Look below for the line holding "-92,7 +92,7 @@" and the line holding "color:#fff; font-size:12px; height:20px;". Transcribe exactly those lines and all lines between them, nothing more.

Dataset excerpts:
--- START ---

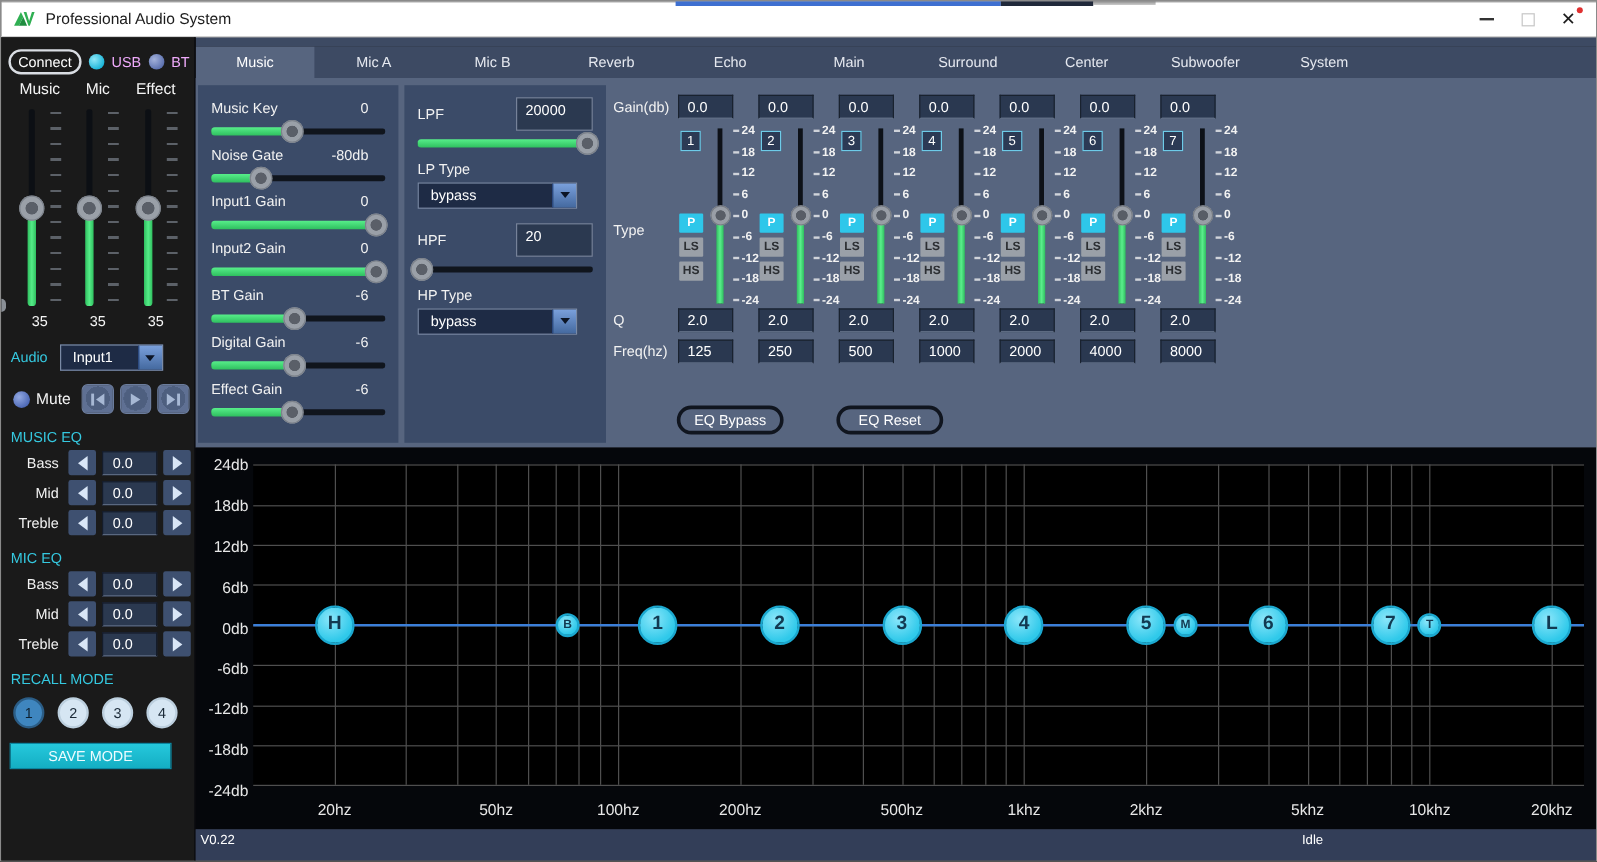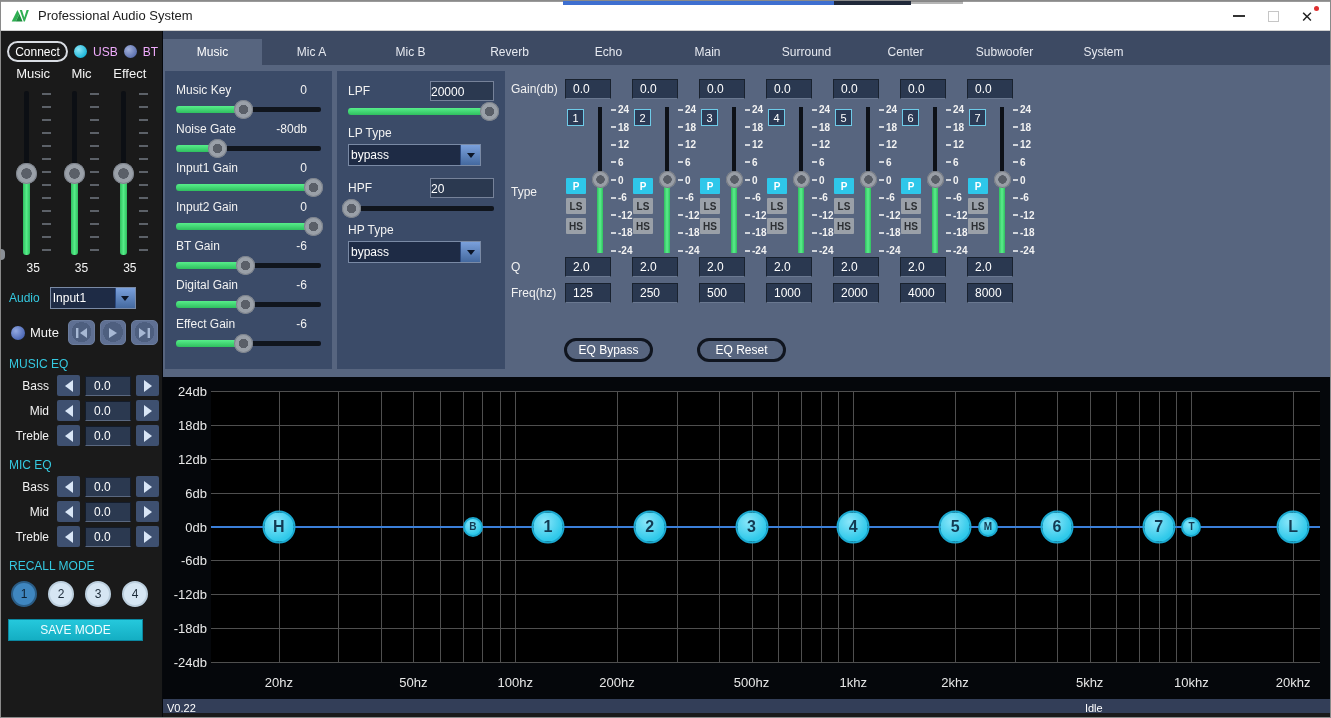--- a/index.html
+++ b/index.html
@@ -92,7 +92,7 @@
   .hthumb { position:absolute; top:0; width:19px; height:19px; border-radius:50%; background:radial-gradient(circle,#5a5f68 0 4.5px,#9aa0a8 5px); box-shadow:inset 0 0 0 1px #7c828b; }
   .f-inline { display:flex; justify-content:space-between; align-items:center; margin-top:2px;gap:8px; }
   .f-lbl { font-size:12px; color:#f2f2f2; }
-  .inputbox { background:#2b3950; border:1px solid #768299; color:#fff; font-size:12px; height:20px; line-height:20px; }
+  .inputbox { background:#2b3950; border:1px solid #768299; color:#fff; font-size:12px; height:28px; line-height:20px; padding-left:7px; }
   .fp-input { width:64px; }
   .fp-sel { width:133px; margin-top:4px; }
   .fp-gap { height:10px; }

--- END ---

Task output ▸
@@ -92,7 +92,7 @@
   .hthumb { position:absolute; top:0; width:19px; height:19px; border-radius:50%; background:radial-gradient(circle,#5a5f68 0 4.5px,#9aa0a8 5px); box-shadow:inset 0 0 0 1px #7c828b; }
   .f-inline { display:flex; justify-content:space-between; align-items:center; margin-top:2px;gap:8px; }
   .f-lbl { font-size:12px; color:#f2f2f2; }
-  .inputbox { background:#2b3950; border:1px solid #768299; color:#fff; font-size:12px; height:20px; line-height:20px; }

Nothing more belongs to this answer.